And we were formed and created and imbued with breath and reason and likeness, and placed in the garden, to name, to tend, to love and to care for creation. And yet, as the story goes, we took too much, we overreached, we grasped for what was not ours to make our own.
And the next thing we knew the garden was behind us. The peace, the safety, the harmony and accord, the abundance and tranquility were lost. And our journey back was begun.
Paul reminds us that in Christ we are made a new creation, forgiven, set free, turned around toward our neighbour, toward God, toward life, toward creation. And yet, creation is groaning.
As the temperatures rise, we see and hear it everywhere: permafrost thawing in the Arctic, 70 years ahead of projections. Wildfires rage longer and hotter. Floodwaters swell in our cities and agricultural areas. Extreme heatwaves, drought and more intense storms sweep across the globe. We have lost of more than 60% of the world’s wildlife in the past five decades, with species going extinct every day.
As Christians, we are waking up to the fact that this is not just a physical problem, a social problem, an economic one. This is a spiritual problem. We have taken too much, we have overreached, we have grasped for what does not belong to us. We have failed to honour God’s command to care for each other and for creation so that all can flourish. Our sins of greed and selfishness have resulted in the rapacious exploitation of the earth, the waters and the skies.
We are called to pursue the vision of a new heaven and a new earth in which all living creatures can rejoice, where the tree of life bears fruit and foliage for the healing of the nations, where the water of life flows pure and bright through the city for all who thirst. In the face of a global crisis of climate change, it is tempting to lose our hope, to be overwhelmed, to have our arms fall to our sides and say, “It’s too much, what’s the point?”

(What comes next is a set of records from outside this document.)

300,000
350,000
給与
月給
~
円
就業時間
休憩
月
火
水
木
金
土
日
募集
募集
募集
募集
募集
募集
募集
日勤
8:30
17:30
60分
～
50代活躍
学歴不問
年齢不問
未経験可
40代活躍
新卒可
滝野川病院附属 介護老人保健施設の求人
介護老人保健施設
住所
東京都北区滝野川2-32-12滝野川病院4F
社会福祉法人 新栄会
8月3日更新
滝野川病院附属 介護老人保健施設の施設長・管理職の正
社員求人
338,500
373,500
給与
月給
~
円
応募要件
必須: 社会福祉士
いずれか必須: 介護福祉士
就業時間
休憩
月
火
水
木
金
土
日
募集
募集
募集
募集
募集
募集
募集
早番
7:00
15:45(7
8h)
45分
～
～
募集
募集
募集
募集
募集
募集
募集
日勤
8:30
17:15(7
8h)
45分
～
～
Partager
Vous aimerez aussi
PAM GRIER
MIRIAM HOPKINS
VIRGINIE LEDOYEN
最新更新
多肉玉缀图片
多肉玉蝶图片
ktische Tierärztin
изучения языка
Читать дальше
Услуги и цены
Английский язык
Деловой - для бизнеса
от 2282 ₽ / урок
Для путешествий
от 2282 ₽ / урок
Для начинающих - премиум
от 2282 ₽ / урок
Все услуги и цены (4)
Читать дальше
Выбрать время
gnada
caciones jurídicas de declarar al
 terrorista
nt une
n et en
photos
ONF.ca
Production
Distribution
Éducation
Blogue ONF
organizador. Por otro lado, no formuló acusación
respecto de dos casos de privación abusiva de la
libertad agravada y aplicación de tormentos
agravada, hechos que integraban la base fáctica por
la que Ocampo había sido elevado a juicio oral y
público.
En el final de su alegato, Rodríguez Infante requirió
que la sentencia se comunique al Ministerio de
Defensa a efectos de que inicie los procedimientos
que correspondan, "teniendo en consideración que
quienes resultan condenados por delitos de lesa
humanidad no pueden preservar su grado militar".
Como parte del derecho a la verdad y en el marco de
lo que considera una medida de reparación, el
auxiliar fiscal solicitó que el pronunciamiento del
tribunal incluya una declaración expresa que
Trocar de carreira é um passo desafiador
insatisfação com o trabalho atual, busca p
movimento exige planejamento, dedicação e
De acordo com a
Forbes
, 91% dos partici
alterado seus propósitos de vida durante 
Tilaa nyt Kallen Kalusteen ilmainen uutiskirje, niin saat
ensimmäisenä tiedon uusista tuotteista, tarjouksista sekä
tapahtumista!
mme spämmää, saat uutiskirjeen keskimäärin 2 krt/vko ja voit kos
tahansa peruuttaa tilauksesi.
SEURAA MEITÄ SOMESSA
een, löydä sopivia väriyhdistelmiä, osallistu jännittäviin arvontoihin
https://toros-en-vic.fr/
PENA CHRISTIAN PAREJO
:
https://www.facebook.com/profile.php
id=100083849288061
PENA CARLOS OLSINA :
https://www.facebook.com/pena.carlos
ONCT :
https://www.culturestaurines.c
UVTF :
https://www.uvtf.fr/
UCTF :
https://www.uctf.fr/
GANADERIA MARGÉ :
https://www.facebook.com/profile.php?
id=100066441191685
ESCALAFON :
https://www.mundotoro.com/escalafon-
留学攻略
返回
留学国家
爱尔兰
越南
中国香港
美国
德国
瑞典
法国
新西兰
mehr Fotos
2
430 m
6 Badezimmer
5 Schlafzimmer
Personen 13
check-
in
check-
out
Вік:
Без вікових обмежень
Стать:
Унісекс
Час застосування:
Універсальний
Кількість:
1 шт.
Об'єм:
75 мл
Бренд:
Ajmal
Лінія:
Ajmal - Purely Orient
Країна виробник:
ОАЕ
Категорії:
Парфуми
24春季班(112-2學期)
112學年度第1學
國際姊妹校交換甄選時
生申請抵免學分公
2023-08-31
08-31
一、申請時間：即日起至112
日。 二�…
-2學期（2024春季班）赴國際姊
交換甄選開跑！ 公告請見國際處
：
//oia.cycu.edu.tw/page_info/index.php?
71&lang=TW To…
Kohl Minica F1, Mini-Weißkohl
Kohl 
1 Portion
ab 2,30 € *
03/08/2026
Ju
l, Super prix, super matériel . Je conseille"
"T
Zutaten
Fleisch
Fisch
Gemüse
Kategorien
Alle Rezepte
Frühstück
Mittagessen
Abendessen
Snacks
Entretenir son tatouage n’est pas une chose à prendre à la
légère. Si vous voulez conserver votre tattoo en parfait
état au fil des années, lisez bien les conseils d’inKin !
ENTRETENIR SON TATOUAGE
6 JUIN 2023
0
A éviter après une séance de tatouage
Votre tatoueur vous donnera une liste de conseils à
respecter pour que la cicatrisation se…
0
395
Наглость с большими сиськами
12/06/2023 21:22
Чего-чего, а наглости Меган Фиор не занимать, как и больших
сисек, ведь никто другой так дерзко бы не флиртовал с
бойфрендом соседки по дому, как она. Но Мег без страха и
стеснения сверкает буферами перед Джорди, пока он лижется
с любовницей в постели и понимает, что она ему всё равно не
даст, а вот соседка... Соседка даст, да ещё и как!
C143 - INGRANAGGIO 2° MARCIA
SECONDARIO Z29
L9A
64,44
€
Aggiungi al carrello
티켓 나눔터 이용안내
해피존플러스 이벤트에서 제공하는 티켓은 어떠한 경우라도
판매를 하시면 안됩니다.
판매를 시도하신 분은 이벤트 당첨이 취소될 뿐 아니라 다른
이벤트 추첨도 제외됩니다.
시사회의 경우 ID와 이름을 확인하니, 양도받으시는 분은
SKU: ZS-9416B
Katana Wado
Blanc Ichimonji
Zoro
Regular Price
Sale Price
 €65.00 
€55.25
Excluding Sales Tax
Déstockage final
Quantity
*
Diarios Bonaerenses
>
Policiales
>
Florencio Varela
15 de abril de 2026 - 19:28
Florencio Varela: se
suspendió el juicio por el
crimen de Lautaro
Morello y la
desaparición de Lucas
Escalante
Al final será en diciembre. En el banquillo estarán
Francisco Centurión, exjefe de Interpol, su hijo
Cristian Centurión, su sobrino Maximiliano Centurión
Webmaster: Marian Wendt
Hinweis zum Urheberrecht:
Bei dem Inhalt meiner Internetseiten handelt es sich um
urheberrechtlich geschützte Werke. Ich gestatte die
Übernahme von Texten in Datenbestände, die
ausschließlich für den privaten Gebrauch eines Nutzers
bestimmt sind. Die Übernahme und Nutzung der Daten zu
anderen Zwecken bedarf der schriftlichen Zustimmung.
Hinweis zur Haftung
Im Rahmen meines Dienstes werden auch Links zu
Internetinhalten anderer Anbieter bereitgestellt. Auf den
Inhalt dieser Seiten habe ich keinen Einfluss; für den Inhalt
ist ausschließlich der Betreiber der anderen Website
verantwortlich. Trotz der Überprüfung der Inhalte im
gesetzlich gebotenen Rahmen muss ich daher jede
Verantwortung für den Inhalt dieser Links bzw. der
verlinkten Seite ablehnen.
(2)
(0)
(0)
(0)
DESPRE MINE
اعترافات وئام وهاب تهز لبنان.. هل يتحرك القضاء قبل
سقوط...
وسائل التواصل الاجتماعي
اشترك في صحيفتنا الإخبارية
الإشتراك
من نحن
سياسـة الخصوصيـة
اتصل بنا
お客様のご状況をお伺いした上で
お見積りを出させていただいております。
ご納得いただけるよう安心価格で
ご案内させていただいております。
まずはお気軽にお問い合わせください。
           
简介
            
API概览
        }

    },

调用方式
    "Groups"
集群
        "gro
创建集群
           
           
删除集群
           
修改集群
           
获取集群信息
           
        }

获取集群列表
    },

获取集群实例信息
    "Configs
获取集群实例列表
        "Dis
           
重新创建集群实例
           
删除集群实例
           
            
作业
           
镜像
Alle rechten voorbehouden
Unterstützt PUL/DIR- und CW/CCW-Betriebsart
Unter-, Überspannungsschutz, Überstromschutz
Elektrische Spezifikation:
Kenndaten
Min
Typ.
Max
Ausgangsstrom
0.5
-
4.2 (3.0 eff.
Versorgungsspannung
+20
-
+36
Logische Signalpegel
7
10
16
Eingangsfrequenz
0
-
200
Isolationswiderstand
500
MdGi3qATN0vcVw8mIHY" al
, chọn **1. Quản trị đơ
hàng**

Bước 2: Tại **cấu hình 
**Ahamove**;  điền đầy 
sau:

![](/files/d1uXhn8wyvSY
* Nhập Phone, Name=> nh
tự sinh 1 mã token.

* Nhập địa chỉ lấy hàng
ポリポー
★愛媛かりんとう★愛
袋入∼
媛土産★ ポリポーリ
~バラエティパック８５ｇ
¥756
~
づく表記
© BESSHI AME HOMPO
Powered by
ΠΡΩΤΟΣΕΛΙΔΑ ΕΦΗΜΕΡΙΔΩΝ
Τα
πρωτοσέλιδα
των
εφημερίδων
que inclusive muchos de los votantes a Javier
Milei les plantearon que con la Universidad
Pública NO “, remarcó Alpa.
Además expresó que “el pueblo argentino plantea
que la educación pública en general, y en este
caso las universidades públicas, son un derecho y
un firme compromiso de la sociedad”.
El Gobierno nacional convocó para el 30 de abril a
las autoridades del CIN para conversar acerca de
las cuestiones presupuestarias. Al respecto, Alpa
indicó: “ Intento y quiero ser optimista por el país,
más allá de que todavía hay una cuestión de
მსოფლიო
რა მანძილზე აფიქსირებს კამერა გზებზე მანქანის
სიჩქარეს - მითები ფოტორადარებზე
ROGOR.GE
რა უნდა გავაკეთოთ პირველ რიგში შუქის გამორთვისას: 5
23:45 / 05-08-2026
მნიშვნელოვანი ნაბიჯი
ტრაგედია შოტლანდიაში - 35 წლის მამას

And yet… in the face of 5,000 hungry souls, in the middle of nowhere, a little boy brought five loaves and two fish, and all were fed. In the face of a wedding feast running out of wine, water was transformed. In the face of a giant named Goliath, David shed the armour and went into the valley with a sling and five smooth stones. And in the face of an uncertain future, Mary said yes to the Angel Gabriel.
It begins with a few small steps, and I invite you – no, I urge you – to do two things. One: Christians around the world are invited to give particular attention to praying and caring for God’s creation as part of the global Season of Creation, observed from Creation Sunday on September the 1st to St. Francis of Assisi Day on October the 4th. This season gives us all an opportunity to lament and to confess, and to pray and to give thanks, to re-commit and to act as faithful stewards of creation. I invite your congregation to join Christians around the globe to immerse yourselves in the time of prayer and reflection, and to make it a part of your yearly liturgical life.
Second: Our diocesan Creation Matters committee is being re-established as a Bishop’s Committee, accountable directly to me, with the mandate to help us as a Diocese to find our voice, to use our minds, our hearts and our souls to move to greater accountability and care for creation in everything we do. I invite you this year as a congregation, during this Season of Creation and beyond, to consider how you can respond to God’s call for us. What is one new thing that you can do for the love of creation? One thing that you can stop doing to help lift the burden, or, one thing you can start doing for the love of life?
As Psalm 96 reminds us, “Let the heavens be glad, and let the earth rejoice; let the sea roar, and all that fills it; let the field exult, and everything in it. Then shall all the trees of the forest sing for joy before the Lord, for he is coming.”